March 8th was International Women’s Day, and I was honored to represent The Coca-Cola Company at an event focused on gender equality. It was a day I had looked forward to for weeks because not only was I getting to take part in the Closing Bell ceremony at the NASDAQ, but I also was one part of a much bigger movement highlighting an issue I care about deeply. 

The NASDAQ and partners UN Women, the UN Global Compact, the Sustainable Stock Exchanges (SSE) Initiative, International Finance Corporation, Women in ETFs (exchange traded-funds), and the World Federation of Stock Exchanges joined 34 other exchanges in hosting Closing Bell ceremonies focused on International Women’s Day. It was a symbolic, inspiring act designed to call attention to the significance of gender equality as it relates to sustainable economic development and business.

I had never imagined I would have the opportunity to be at the NASDAQ. The greatest U.S. technology companies are listed on the NASDAQ, and it is the second-largest exchange in the world. Having spent most of my career in government prior to joining The Coca-Cola Company, the NASDAQ is a center of power I had only heard about, read about and studied.
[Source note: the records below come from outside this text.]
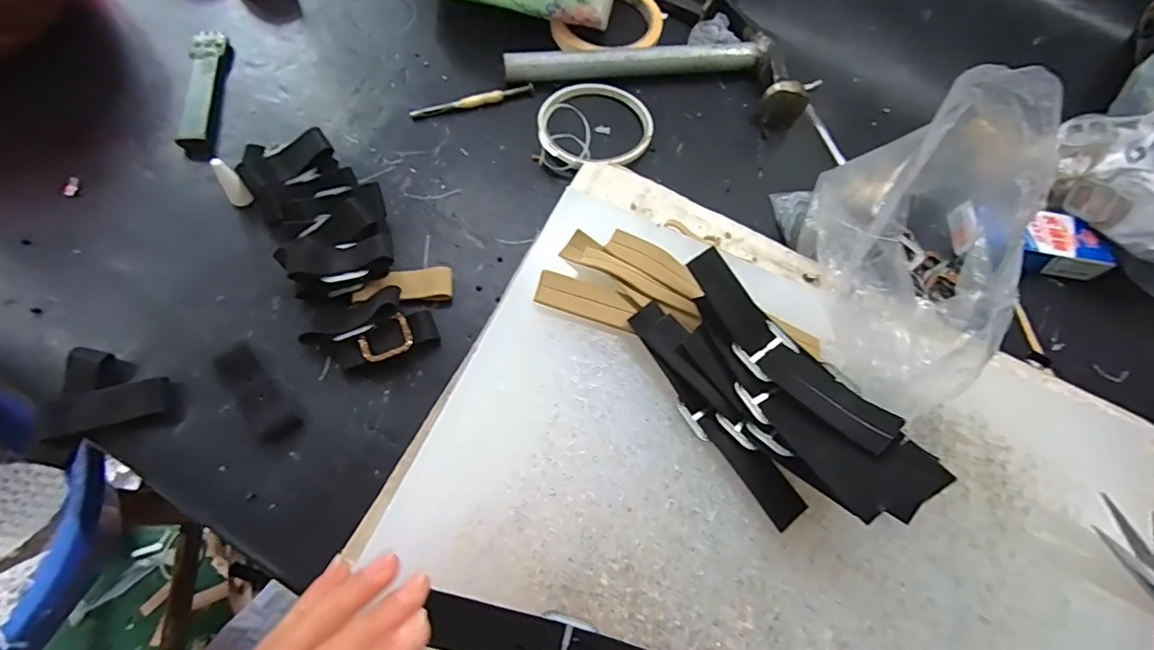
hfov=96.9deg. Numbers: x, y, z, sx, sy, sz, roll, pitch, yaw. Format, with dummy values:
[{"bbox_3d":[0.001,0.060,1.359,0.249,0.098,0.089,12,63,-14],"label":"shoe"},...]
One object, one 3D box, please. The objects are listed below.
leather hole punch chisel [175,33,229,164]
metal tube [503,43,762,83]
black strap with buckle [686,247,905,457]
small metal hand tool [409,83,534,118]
[{"bbox_3d":[-0.264,-0.166,0.362,0.021,0.012,0.111,-5,68,-8],"label":"leather hole punch chisel"},{"bbox_3d":[0.046,-0.210,0.407,0.203,0.018,0.023,-5,68,-8],"label":"metal tube"},{"bbox_3d":[0.099,0.012,0.256,0.030,0.019,0.124,-32,62,-13],"label":"black strap with buckle"},{"bbox_3d":[-0.078,-0.170,0.386,0.093,0.008,0.010,-19,71,-13],"label":"small metal hand tool"}]

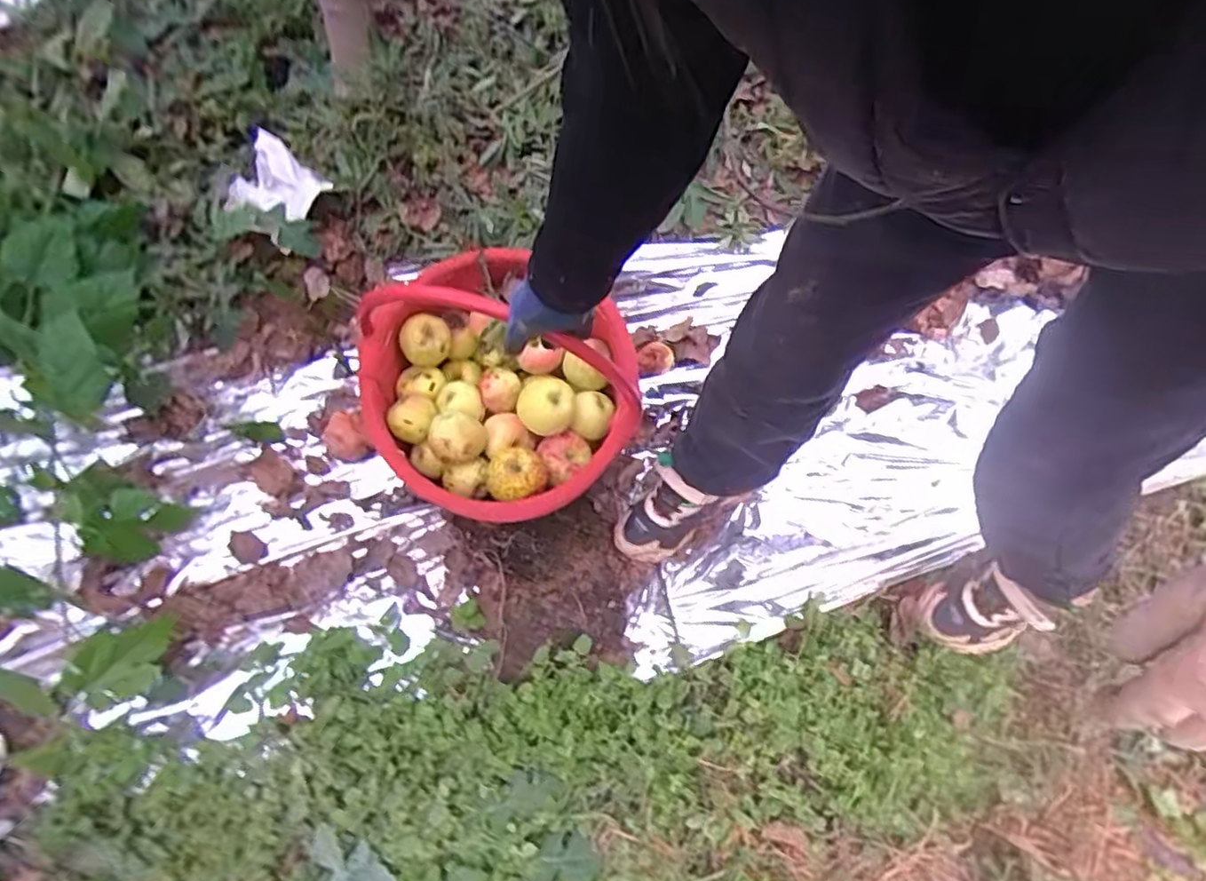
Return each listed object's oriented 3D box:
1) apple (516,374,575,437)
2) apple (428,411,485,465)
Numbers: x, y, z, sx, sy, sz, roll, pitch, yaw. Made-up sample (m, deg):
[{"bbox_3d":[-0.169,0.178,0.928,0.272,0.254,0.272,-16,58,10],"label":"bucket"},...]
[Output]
[{"bbox_3d":[-0.080,-0.044,0.934,0.077,0.067,0.069,-3,62,-2],"label":"apple"},{"bbox_3d":[-0.202,-0.002,0.911,0.074,0.062,0.068,0,62,0],"label":"apple"}]

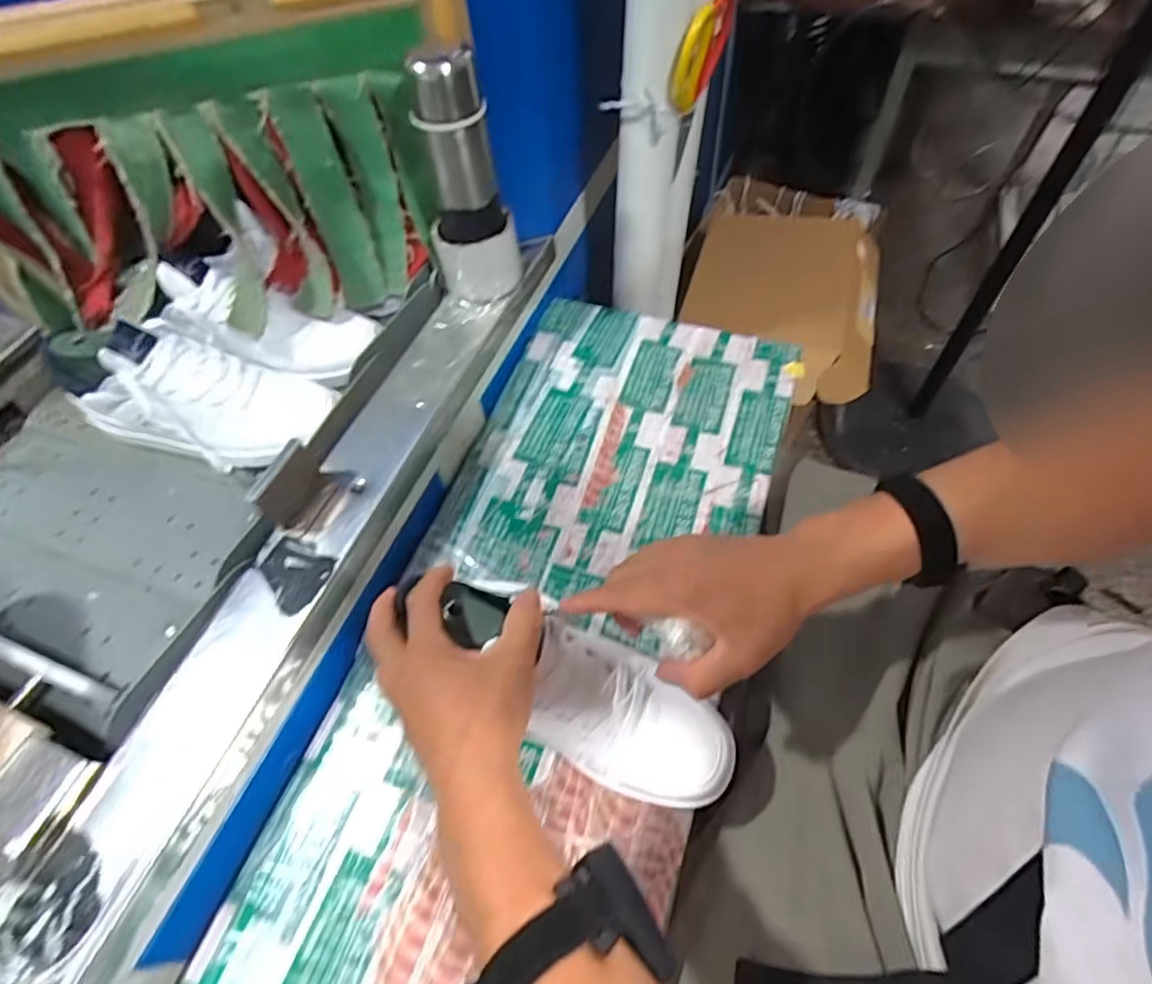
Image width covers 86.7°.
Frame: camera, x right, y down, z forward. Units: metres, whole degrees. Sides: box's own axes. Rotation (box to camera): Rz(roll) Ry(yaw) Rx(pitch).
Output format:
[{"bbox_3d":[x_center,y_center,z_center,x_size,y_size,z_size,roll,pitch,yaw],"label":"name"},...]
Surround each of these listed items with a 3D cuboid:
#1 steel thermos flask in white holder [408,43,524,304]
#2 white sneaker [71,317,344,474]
[{"bbox_3d":[-0.120,-0.315,0.623,0.079,0.220,0.095,-40,63,-20],"label":"steel thermos flask in white holder"},{"bbox_3d":[-0.385,-0.103,0.616,0.248,0.119,0.102,5,58,7],"label":"white sneaker"}]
Suffice it to say, I was very excited to get to see firsthand what went on inside the building in Times Square New York. 

The buzz in the room was palpable. Women made up the majority of the group that day, it was International Women’s Day, so I guess was fitting that women were over-represented! For some, it was their first time at the NASDAQ (like me), but others worked in finance and had been there many times before. For some, getting to the NASDAQ was just a taxi ride away, but others came from around the globe to celebrate and call attention to International Women’s Day. The one common thread was that each person there was involved in working toward achieving the United Nations Sustainable Development Goal of gender equality. This commonality of purpose, despite the differences of backgrounds, made the excitement that much greater.  

I became increasingly involved in gender equality work when I joined The Coca-Cola Company. In 2010, the company created 5by20, a global initiative to empower 5 million women entrepreneurs by 2020. Muhtar Kent, chairman and CEO of The Coca-Cola Company, recognized not only the need that existed, but also the ways in which we could use our value chain to have a positive impact in economic empowerment for women. 5by20 has created opportunities for us to partner with organizations such as UN Women, who we partner with to conduct job and skills training for women in roles from farmers to artisans and virtually everything in between.   

Study after study has shown a direct correlation between more women in the workforce and a higher GDP. I consider myself lucky to work for The Coca-Cola Company, a company working to bring more women into the workforce. I look forward to continuing our work and creating a greater impact in empowering women, and maybe getting to ring the bell again next year. But in the meantime I’m going to frame this photo.

Missy Owens (second from left in the photo above) is director of public affairs and diplomatic relations at The Coca-Cola Company.